The birthday problem is a calibration test for your intuition. And almost everyone fails it the first time. That's not a character flaw. It's a feature of the hardware. The fix is what it always is in mathematics: stop trusting the gut. Do the multiplication.
Notes
- The story is a dramatization, but von Mises did publish the birthday problem in 1939. Richard von Mises, "Über Aufteilungs- und Besetzungswahrscheinlichkeiten," Revue de la Faculté des Sciences de l'Université d'Istanbul, 1939. He was indeed in Istanbul, having fled Germany in 1933.
- The exact value to 10 decimal places is 0.5072972343. For those who want to check: you can compute this in Python with
from math import prod; 1 - prod((365-i)/365 for i in range(23)). - At 100 people, P(no match) ≈ 3.07 × 10⁻⁸. For comparison, 2⁻²⁵ ≈ 2.98 × 10⁻⁸. The analogy is almost exact.
- Antoine Joux, "Multicollisions in Iterated Hash Functions," CRYPTO 2004. The birthday attack concept predates Joux — it was well-known by the 1970s — but Joux showed how to generalize it to devastating effect.
- This is why SHA-256 replaced MD5 (128-bit) and why SHA-3 was developed. The birthday bound of SHA-256 is 2¹²⁸ ≈ 3.4 × 10³⁸, which is beyond any conceivable computation.
- Marc Stevens et al., "The First Collision for Full SHA-1," CRYPTO 2017. Google and CWI Amsterdam spent about 6,500 CPU-years and 110 GPU-years on the attack. The result: two different PDFs with the same SHA-1 hash.
- Kathryn Troyer, "A Nine STR Locus Match Between Two Apparently Unrelated Individuals Using AmpFℓSTR Profiler Plus and COfiler," presented at the Promega Genetic Identity Conference, 2001. This case sparked the "Arizona DNA Database Controversy."
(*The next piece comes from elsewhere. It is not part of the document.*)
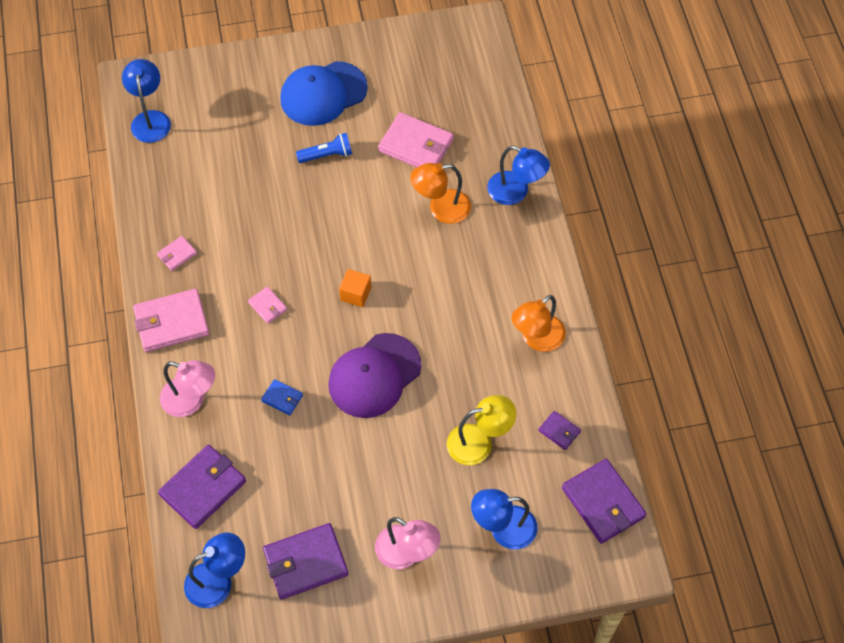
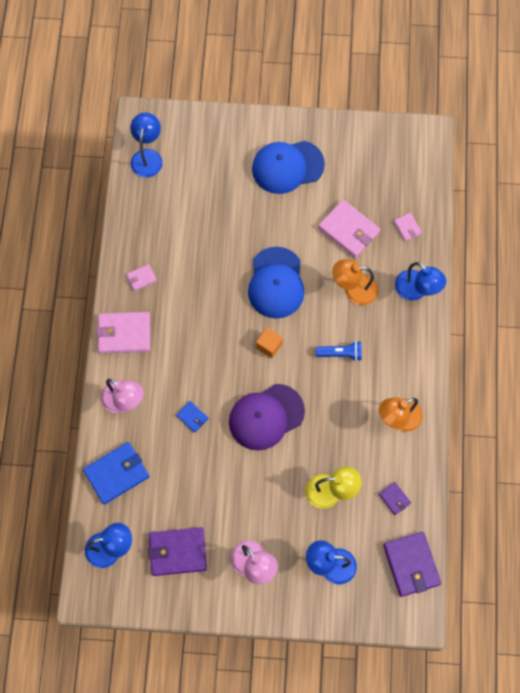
camera: 15 degrees right, 10 degrees up
(203, 488) = (116, 473): purple wallet -> blue wallet
(267, 306) = (199, 339): pink wallet -> pink wallet (407, 227)
(327, 155) = (277, 221): blue flashlight -> blue flashlight (340, 353)
(345, 222) = (276, 283): none -> blue cap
- The National Research Council addressed this in their 2009 report, Strengthening Forensic Science in the United States: A Path Forward. The debate between "random match probability" and "database match probability" remains one of the most contentious in forensic science.
- Technically 253. The exact calculation: (364/365)²⁵² = 0.5005, so 252 people gives you just under 50%, and 253 pushes you over. Von Mises himself posed this version of the problem.
- Frederick P. Brooks Jr., The Mythical Man-Month, 1975. "Adding manpower to a late software project makes it later." The quadratic communication overhead is the mathematical backbone of the claim.